━━━ DOCUMENT PASSAGE ━━━
Samourai Wallet, a mobile software wallet for Bitcoin (BTC), has defended the need for CoinJoins, insisting that they are not the same as coin mixers, but rather that they provide users with “basic financial privacy” that is not offered by public blockchains.
In a detailed response to the UK’s National Crime Agency (NCA) asking for the regulation of CoinJoins, Samourai Wallet argued that there is a clear distinction between “crypto mixers” and CoinJoins, the open-source software algorithms used in the wallet.
A “mixer” is “a custodial system where crypto is sent into the control of a third party custodian who promises to send back crypto that is unrelated to the deposit.” In contrast, users retain full custody of their coins in CoinJoins, and funds are never transferred to any third party.
In simple terms, CoinJoin is a type of collaborative bitcoin transaction where all parties put in and get out the same amount of crypto, but the addresses are mixed in the transaction making the origin of the coins difficult to trace.
Samourai also highlighted the need for CoinJoins, saying that public blockchains like Bitcoin enable everyone to see some key details of all transactions, including the time, amount, and other info. The wallet added that no normal person would tolerate such a situation in the existing financial system.
“The blockchain doesn’t have the luxury of legislative power to solve these problems, therefore software solutions such as CoinJoin are used to obtain these basic protections,” the wallet said.
The wallet team also claimed that the vast majority of their users are law-abiding and use CoinJoin software to simply obtain that basic level of financial privacy.
This is a response to the report that the NCA asked for the regulation of CoinJoins, calling them decentralized “crypto mixers” that enable users to disguise transactions on public blockchains, making them difficult to trace. The NCA reportedly aims to regulate CoinJoins coordinators and force them to comply with money laundering laws, mandating them to conduct customer checks and audit trails of bitcoins linked to illegal activities.
“They can be used to provide a ‘layering’ service, churning criminal cash, obscuring its origins and audit trail, similar to how a cash business might be used by criminals to legitimise cash through the banking system,” Gary Cathcart, head of financial investigation at the NCA reportedly told the Financial Times.
━━━ GIVEN INFORMATION ━━━
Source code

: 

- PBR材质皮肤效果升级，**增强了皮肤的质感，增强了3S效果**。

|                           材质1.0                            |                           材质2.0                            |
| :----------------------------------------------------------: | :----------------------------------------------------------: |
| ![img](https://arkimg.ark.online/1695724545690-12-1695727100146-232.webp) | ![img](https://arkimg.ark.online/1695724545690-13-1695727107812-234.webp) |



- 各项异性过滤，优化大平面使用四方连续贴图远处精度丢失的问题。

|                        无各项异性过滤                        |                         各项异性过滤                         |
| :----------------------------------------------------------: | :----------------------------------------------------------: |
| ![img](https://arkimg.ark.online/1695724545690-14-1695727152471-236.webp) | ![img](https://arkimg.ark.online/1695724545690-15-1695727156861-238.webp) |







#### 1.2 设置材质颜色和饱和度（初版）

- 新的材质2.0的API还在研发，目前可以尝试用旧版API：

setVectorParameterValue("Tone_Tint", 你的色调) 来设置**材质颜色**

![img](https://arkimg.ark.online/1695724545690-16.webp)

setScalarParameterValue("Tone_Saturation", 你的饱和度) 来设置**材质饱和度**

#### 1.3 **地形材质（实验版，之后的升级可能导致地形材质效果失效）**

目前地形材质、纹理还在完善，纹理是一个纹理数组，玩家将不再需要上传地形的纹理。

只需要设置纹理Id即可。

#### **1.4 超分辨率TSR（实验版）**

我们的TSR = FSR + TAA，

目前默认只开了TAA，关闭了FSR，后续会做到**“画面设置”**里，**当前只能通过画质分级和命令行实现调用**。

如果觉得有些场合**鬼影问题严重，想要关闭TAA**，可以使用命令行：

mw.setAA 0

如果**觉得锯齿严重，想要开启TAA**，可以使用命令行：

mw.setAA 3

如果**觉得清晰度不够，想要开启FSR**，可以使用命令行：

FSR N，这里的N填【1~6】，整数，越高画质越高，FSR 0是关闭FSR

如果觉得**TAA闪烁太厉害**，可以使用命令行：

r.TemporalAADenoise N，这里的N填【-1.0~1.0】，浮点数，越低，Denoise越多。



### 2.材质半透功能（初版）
━━━
WORK TO COMPLETE -
1. In one to three sentences, explain why, according to the CoinJoin article, Samourai Wallet says software tools like CoinJoin are used on the blockchain.
2. According to the CoinJoin article, what does the NCA reportedly want to force CoinJoin coordinators to do?
3. Carry on the article about Samourai Wallet and CoinJoin from its last sentence.
The items are separate material and aren't part of the CoinJoin article.

YOUR WRITTEN ANSWERS -
1. Public blockchains like Bitcoin let everyone see key details of every transaction, such as the time and amount. The blockchain doesn't have legislative power to solve these privacy problems, so software solutions such as CoinJoin are used to get those basic protections.

2. Comply with money laundering laws by conducting customer checks and audit trails of bitcoins linked to illegal activities.

3.
On the other hand, Samourai did agree with the NCA that centralized mixers that “take possession and custody of funds should be scrutinized and avoided,” adding that CoinJoin is free and open-source software and cannot be effectively regulated.
Of a similar opinion was Matt Odell, a Bitcoin entrepreneur and co-founder of CoinPrices.io, who pointed out that “anyone can run a competing coordinator that does not do this blacklisting and users can switch to it.”
Meanwhile, another wallet has ostensibly folded to the pressure. zkSNACKs, the company behind the Bitcoin privacy wallet Wasabi, already announced that they would bar certain bitcoin transactions from its CoinJoin service.
Twitter user Rafe, who appears to be a Wasabi developer, said the move was necessary to protect the company.
“We are trying to protect the company and the project by minimizing the amount of these hackers and scammers using the coordinator and getting us in trouble,” Rafe said. “This should be in the rights of the company to do but believe me, none of us are happy about this.”
Detailing how the wallet aims to blacklist some unspent transaction outputs (UTXOs), Wasabi Wallet creator and lead developer Adam Ficsor said in a Telegram post that they would have to hire a chain surveillance company.
“We’ll have to hire a bc anal company and filter out coinjoin input registrations with them,” he said. “From when and exactly what kinds of inputs should be the victims of this censorship is unclear at this point.”
As of now, Wasabi has not started the UTXO blacklisting. The new measure is expected to come in a few months with another update, according to Vlad Costea, host and editor of the Bitcoin Takeover Podcast and magazine.